== Problem details ==
In the data below, which lines hold the word "assets"? Copy them.

== Data for analysis ==
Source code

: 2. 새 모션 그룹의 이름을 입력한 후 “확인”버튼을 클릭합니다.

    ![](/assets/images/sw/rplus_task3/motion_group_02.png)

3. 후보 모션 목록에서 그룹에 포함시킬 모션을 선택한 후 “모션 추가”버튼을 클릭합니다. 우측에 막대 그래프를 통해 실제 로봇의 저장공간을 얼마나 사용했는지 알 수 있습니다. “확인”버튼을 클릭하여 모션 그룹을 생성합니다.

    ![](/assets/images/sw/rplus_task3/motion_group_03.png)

==

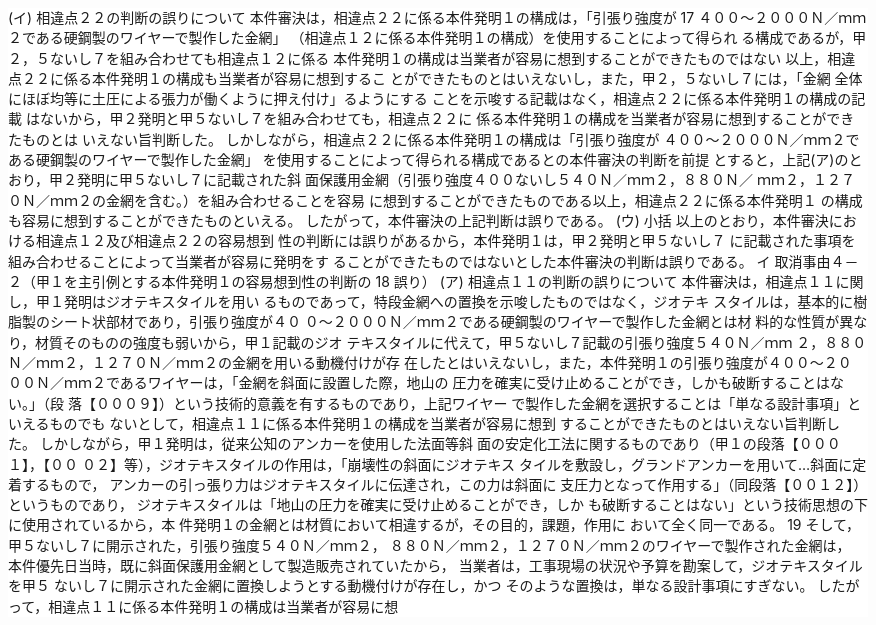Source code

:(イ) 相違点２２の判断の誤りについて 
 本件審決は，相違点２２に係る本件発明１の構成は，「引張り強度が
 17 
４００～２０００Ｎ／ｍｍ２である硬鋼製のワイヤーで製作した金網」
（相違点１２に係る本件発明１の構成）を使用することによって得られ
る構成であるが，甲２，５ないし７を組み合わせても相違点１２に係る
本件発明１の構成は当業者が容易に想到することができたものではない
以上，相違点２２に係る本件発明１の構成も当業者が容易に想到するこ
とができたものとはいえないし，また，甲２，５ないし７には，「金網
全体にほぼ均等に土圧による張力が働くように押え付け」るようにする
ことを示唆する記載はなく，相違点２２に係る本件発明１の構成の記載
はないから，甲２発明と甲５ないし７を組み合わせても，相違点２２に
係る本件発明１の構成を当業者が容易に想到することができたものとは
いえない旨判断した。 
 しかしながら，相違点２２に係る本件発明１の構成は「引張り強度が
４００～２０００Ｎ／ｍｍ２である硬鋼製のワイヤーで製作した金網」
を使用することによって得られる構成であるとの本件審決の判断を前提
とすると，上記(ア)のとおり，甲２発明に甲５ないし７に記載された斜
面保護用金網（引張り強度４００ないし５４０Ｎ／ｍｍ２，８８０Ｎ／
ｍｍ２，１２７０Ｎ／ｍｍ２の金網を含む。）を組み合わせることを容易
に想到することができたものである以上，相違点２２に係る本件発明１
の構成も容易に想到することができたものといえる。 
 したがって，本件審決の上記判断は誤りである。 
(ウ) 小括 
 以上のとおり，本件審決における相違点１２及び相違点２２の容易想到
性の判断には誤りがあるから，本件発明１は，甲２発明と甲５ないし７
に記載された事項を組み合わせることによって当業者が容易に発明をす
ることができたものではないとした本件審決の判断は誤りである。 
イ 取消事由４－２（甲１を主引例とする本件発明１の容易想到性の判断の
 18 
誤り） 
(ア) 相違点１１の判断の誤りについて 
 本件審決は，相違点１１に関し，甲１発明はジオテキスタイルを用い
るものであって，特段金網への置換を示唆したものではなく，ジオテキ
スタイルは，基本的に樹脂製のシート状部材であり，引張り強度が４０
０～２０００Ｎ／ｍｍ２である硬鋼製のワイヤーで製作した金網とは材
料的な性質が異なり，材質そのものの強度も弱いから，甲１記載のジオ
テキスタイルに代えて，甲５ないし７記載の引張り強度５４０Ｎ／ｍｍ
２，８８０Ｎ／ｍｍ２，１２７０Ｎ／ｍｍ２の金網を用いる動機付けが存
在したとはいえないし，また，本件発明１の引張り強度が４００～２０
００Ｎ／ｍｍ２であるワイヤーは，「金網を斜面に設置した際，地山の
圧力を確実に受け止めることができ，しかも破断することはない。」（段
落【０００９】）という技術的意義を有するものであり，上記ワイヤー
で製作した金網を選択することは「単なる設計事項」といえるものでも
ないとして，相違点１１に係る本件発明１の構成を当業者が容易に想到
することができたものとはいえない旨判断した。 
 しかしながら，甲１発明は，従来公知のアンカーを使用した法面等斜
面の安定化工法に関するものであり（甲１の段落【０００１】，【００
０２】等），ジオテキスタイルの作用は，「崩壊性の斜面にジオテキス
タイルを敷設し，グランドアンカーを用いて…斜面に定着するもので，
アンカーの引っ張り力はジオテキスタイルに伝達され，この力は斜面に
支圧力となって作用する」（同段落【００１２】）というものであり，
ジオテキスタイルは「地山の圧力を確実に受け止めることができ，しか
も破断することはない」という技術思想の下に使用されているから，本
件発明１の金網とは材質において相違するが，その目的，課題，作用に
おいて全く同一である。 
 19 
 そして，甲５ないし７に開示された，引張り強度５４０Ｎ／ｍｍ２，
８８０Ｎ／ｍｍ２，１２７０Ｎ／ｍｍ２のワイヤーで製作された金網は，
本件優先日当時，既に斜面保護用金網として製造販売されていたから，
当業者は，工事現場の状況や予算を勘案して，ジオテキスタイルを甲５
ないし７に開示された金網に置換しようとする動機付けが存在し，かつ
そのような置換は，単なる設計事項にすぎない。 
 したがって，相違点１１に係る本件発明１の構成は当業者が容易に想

== Answer area ==
    ![](/assets/images/sw/rplus_task3/motion_group_02.png)
    ![](/assets/images/sw/rplus_task3/motion_group_03.png)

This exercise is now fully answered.